- Opening Delimiter -

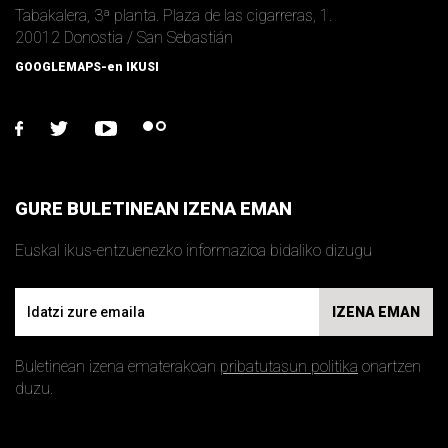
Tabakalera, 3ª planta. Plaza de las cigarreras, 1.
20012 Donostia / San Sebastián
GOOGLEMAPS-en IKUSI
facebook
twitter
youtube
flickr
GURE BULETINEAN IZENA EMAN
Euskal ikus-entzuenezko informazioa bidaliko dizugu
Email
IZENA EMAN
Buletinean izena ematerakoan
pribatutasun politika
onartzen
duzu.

- Closing Delimiter -

* **Prompt**
Leaving out the pictures, repeat all of the entries exactly.

* **Answer space**
Tabakalera, 3ª planta. Plaza de las cigarreras, 1.
20012 Donostia / San Sebastián
GOOGLEMAPS-en IKUSI
facebook
twitter
youtube
flickr
GURE BULETINEAN IZENA EMAN
Euskal ikus-entzuenezko informazioa bidaliko dizugu
Email
IZENA EMAN
Buletinean izena ematerakoan
pribatutasun politika
onartzen
duzu.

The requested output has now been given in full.